Der Vorsprung des neu gewählten Abgeordneten war fast so groß wie der Name seines Wahlkreises lang. Genau 64 270 Wählerinnen und Wähler malten im Kreis Potsdam – Potsdam-Mittelmark II – Teltow-Fläming II ihr Kreuz beim SPD-Kandidaten Scholz, Olaf. Das waren genau 34 Prozent der hier Wählenden. Die laut Wahlleiterdeutsch „erstunterlegene“ Bewerberin, die auf dem Stimmzettel als Baerbock, Annalena Charlotte Alma geführte grüne Kanzlerkandidatin, verbuchte 35 452 Erststimmen für sich, gut doppelt so viele wie vor vier Jahren, aber eben nur etwas mehr als halb so viele wie der Gewinner.

Der klare Sieg des Sozialdemokraten im kleinen Kanzlerkandidaten-Duell in Potsdam und Umgebung spiegelt wider, was Scholz und seiner SPD bei dieser Bundestagswahl gelang.

Der Wahlkreiskandidat Olaf Scholz legte gegenüber dem Ergebnis der vor vier Jahren hier gewählten SPD-Abgeordneten Manja Schüle, inzwischen Wissenschaftsministerin in Brandenburg, um knapp 7,6 Prozentpunkte zu.

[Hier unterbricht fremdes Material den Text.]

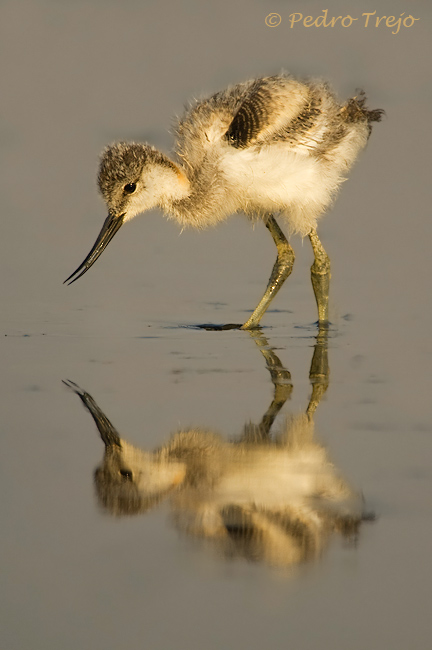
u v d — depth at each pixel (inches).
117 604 213.8
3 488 271.6
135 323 476.4
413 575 225.3
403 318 483.2
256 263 605.9
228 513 259.8
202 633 202.4
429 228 638.5
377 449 299.7
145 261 606.2
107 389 362.9
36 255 607.8
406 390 359.9
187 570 227.5
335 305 510.3
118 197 483.5
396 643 199.5
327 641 199.3
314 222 483.5
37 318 483.5
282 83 485.4
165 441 308.5
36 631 203.6
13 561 231.1
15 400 349.1
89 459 293.6
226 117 478.3
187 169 488.1
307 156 469.1
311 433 314.3
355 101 505.7
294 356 412.5
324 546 240.5
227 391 361.4
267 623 206.7
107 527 249.6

Der Wahlkreiskandidat Olaf Scholz legte gegenüber dem Ergebnis der vor vier Jahren hier gewählten SPD-Abgeordneten Manja Schüle, inzwischen Wissenschaftsministerin in Brandenburg, um knapp 7,6 Prozentpunkte zu.

Seine Partei kam bundesweit auf ein Plus von 5,2 Prozentpunkten, und in absoluten Zahlen liest sich das Ergebnis sogar noch beeindruckender: Fast zwölf Millionen Deutsche haben der SPD ihre Zweitstimme gegeben, das waren 2,4 Millionen mehr als 2017.

SPD bei Bundestagswahlen

So viele Wähler haben die Sozialdemokraten nicht mehr für sich gewinnen können, seit sie mit ihrem bislang letzten Kanzler Gerhard Schröder in den Wahlkampf zogen – der freilich 2005 noch in der Niederlage seiner SPD mehr als 16 Millionen Stimmen erkämpfte. Dennoch: Der Wahlerfolg der Scholz-SPD ist durchaus ein großer. In zwölf der 16 Bundesländer lag sie ganz vorn und hat dabei Wähler über – fast – alle Bevölkerungsgruppen hinweg erreicht.

Unter Scholz' Führung haben die Sozialdemokraten vormalige Wähler fast aller anderen Parteien für sich gewinnen können. Laut der Wählerwanderungsanalyse, die das Meinungsforschungsinstitut Infratest-Dimap für die ARD erstellt hat, hat die SPD allein von CDU und CSU fast 1,4 Millionen Wähler zu sich ziehen können. Dazu kamen 600 000 Stimmbürger, die vor vier Jahren noch für die Linke votiert hatten, sowie 220 000 Ex-Wähler der AfD und 140 000 der FDP. Auch 330 000 Nicht-Wähler von 2017 entschlossen sich diesmal, SPD zu wählen.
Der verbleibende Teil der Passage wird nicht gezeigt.